None of this makes Morris any less "evil." But I doubt there is a person in America who would look at his childhood and predict that Morris' life story would come complete with a happy ending.

Judge Manck was uniquely and sadly equipped to adjudicate this case because his mother was murdered 12 years ago. He's been there. He isn't some ivory tower judge gratuitously sparing Morris' life because he doesn't understand the pain.

Perhaps in his personal reflections, the judge asked himself this: Does Morris do the cause of civilization more good dead, or alive?

The easy answer is dead. We wipe him from this earth and from our memories. But the hard, grating answer is that Morris life represents the things that must be changed if we want to truly reduce the instances of awful events similar to what the Wroten family, the corrections family and the community have all been through.

We cannot forget Jeff Wroten, nor does it serve us to forget Brandon Morris - in particular, his upbringing. Every child deserves a chance. It bears repeating. Every child deserves a chance.
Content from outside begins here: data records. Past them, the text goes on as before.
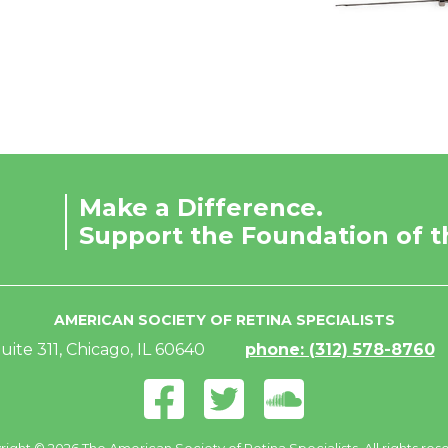
Make a Difference.
Support the Foundation of t
AMERICAN SOCIETY OF RETINA SPECIALISTS
uite 311, Chicago, IL 60640
phone: (312) 578-8760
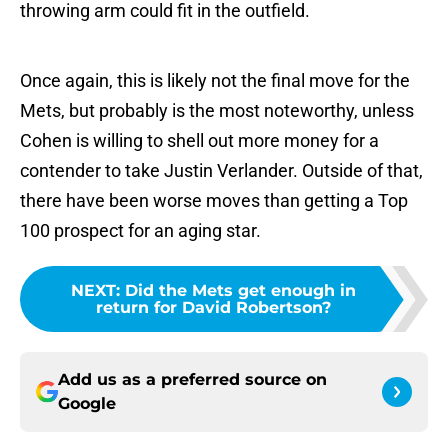
throwing arm could fit in the outfield.
Once again, this is likely not the final move for the
Mets, but probably is the most noteworthy, unless
Cohen is willing to shell out more money for a
contender to take Justin Verlander. Outside of that,
there have been worse moves than getting a Top
100 prospect for an aging star.
NEXT
:
Did the Mets get enough in
return for David Robertson?
Add us as a preferred source on
Google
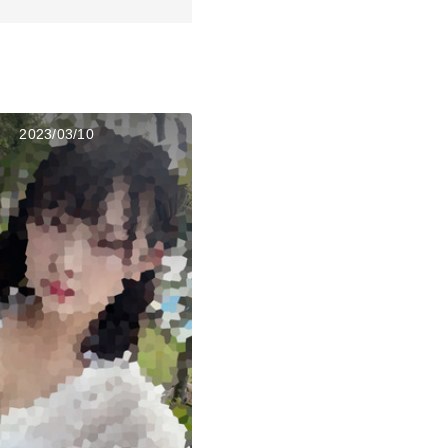
2023/03/10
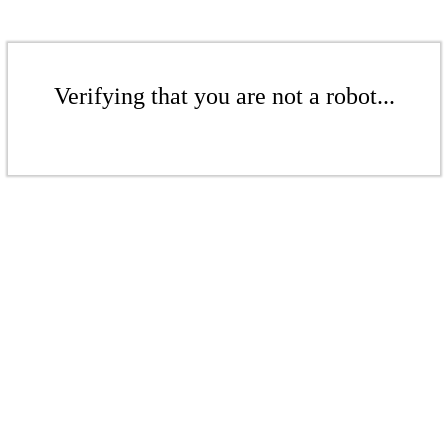
Verifying that you are not a robot...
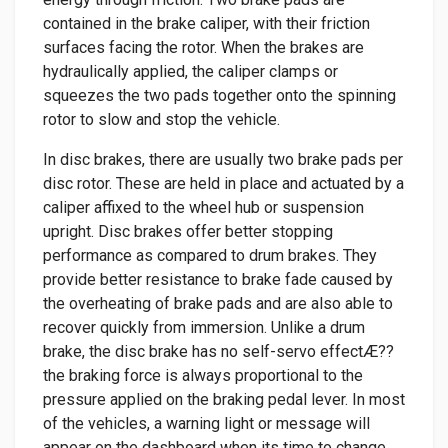
contained in the brake caliper, with their friction
surfaces facing the rotor. When the brakes are
hydraulically applied, the caliper clamps or
squeezes the two pads together onto the spinning
rotor to slow and stop the vehicle.
In disc brakes, there are usually two brake pads per
disc rotor. These are held in place and actuated by a
caliper affixed to the wheel hub or suspension
upright. Disc brakes offer better stopping
performance as compared to drum brakes. They
provide better resistance to brake fade caused by
the overheating of brake pads and are also able to
recover quickly from immersion. Unlike a drum
brake, the disc brake has no self-servo effectÆ??
the braking force is always proportional to the
pressure applied on the braking pedal lever. In most
of the vehicles, a warning light or message will
appear on the dashboard when its time to change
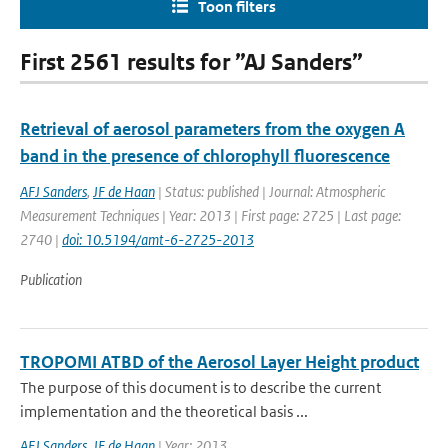
Toon filters
First 2561 results for ”AJ Sanders”
Retrieval of aerosol parameters from the oxygen A
band in the presence of chlorophyll fluorescence
AFJ Sanders
,
JF de Haan
| Status: published | Journal: Atmospheric
Measurement Techniques | Year: 2013 | First page: 2725 | Last page:
2740 |
doi: 10.5194/amt-6-2725-2013
Publication
TROPOMI ATBD of the Aerosol Layer Height product
The purpose of this document is to describe the current
implementation and the theoretical basis ...
AFJ Sanders
,
JF de Haan
| Year: 2013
Morris represents what we get when children do not get that chance. We get evil.

Even considering his background, Morris may very well deserve to die. He made his choices. And that way we could comfort ourselves, knowing that this particular evil is gone. But there's plenty more evil where this came from. And until we stop pretending that awful conditions for children do not exist, families like Wroten's will continue to grieve and judges across the country will continue to have to make these life-and-death calls.

Tim Rowland is a Herald-Mail columnist.